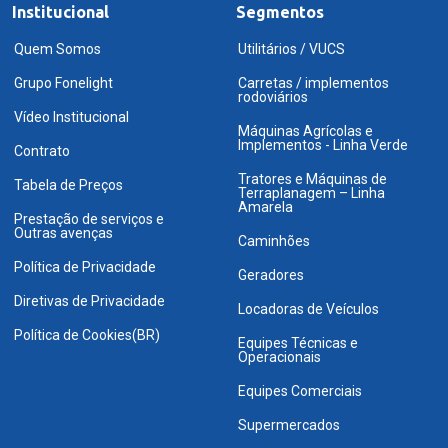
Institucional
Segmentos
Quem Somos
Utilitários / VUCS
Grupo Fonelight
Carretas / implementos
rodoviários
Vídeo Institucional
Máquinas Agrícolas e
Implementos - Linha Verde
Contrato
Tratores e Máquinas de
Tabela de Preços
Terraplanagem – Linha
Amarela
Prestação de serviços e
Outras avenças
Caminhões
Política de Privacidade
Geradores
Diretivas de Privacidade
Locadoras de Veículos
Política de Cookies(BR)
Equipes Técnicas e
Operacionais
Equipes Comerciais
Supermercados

☆ ☆ ☆

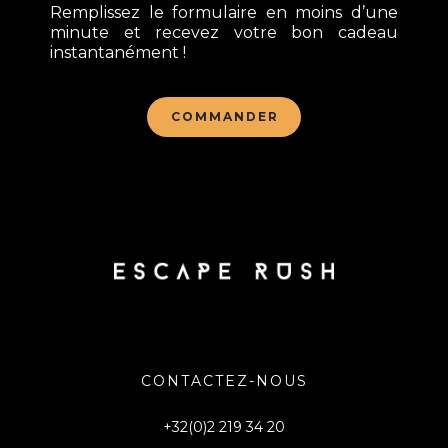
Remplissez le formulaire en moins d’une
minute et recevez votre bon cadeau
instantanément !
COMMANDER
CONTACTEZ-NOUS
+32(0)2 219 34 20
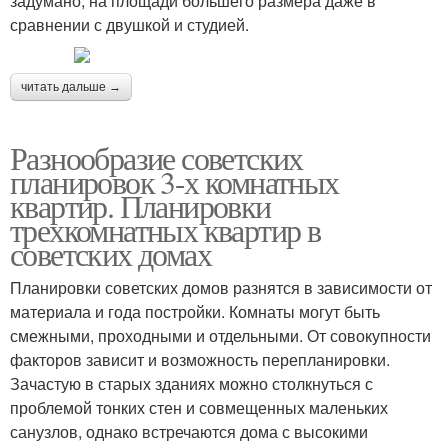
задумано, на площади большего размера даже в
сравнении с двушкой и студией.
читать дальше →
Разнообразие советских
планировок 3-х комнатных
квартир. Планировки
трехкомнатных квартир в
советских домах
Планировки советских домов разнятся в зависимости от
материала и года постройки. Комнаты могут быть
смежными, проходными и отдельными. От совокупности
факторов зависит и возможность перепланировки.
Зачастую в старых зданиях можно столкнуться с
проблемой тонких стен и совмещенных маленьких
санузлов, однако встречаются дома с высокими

☆ ☆ ☆

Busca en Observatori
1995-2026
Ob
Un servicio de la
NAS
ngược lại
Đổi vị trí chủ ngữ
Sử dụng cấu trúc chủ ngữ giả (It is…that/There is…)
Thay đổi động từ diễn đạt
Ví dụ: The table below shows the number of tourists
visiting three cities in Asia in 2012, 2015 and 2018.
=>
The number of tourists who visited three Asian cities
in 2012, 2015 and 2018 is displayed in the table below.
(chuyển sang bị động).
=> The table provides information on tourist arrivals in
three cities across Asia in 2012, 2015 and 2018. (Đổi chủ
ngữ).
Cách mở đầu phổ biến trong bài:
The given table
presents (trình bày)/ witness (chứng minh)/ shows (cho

☆ ☆ ☆

EXERCISE OBJECTIVE: From the entries above, print the lines beginning at the one with "Implementos - Linha Verde" and stopping after the one with "Supermercados", exactly as written and with nothing else.

REPLY TO THE TASK:
Implementos - Linha Verde
Contrato
Tratores e Máquinas de
Tabela de Preços
Terraplanagem – Linha
Amarela
Prestação de serviços e
Outras avenças
Caminhões
Política de Privacidade
Geradores
Diretivas de Privacidade
Locadoras de Veículos
Política de Cookies(BR)
Equipes Técnicas e
Operacionais
Equipes Comerciais
Supermercados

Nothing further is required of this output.